Liczba postów: 18
Liczba wątków: 9
Dołączył: Jun 2012
Łapię pierwszy oddech -
ostatniego nie pamiętam.
Szedłem długo przez dym
dostając tlen prosto do krwii
przez stalową igłę.
Pardon,
plastikową rurkę.
Liczba postów: 1 200
Liczba wątków: 281
Dołączył: Dec 2010
Nie za bardzo kupuję ten utwór, Vic. Wszystko w porządku z budową, chociaż kompozycja trochę bije w oczy. Nie wiem, spodziewałem się chyba mocniejszego zakończenia. Przemyśl jeszcze ten wiersz.
Zaglądam tu tylko z przyzwyczajenia.
Ani myślę wracać na stałe.
Liczba postów: 104
Liczba wątków: 27
Dołączył: Jun 2012
Krwi literówka to małe piwo. Pomysł dobry później coś się poplątało. Puenta zgrzyta z dostawą tlenu przez igłę do krwi. Ja bym zmienił krew na krwioobieg i tą igłę też zmienił. Nie znam się na medycynie ale ta rurka kojarzy mi się z gardłem i butlą tlenu lub też urządzeniem pompującym tlen do płuc. To coś do podtrzymywania życia. Nad tym bym pomyślał, bo pomysł ciekawy. Poz.
Liczba postów: 838
Liczba wątków: 56
Dołączył: Oct 2011
A może to nie błąd z tą igłą?[Ogólnie się zgadzam z poprzednikami, ale...] Mi tam się igły kojarzą ze szczepionkami i wstrzykiwaniem heroiny.

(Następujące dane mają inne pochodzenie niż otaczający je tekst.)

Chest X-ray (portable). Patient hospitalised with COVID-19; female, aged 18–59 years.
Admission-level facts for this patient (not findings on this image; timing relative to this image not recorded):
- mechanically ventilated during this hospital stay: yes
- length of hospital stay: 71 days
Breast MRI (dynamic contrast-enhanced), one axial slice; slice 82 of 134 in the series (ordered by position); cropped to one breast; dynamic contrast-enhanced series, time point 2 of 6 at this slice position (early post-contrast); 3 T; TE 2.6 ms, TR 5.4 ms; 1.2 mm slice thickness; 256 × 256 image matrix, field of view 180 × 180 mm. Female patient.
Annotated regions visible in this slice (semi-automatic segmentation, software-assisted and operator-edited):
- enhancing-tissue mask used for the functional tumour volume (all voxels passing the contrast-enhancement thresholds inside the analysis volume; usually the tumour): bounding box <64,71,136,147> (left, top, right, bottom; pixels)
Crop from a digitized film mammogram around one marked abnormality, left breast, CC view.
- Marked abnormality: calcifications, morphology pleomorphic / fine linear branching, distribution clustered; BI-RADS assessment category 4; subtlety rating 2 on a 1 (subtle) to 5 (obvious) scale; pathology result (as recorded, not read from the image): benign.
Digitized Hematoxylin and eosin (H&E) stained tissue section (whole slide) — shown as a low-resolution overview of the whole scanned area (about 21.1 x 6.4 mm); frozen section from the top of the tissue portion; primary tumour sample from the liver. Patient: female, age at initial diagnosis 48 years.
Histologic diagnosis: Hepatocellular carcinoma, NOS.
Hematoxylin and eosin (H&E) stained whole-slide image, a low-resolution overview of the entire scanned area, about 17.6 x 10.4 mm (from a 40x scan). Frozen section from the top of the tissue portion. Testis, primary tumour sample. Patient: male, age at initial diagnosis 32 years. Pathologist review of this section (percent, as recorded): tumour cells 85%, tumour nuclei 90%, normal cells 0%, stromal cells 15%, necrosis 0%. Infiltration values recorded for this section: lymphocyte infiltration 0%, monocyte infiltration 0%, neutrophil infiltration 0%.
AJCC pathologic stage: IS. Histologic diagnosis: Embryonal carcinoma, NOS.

Skoro tak po lekarsku to może chodzi o morfinę. Nie wiem, czy to do końca pasuje do jakiejkolwiek interpretacji, ale to pardon na końcu mogłoby wskazywać na to, że ktoś udaje, że trzyma go przy życiu coś innego niż w rzeczywistości. Że ulgę przynosi mu tlen, a nie narkotyk.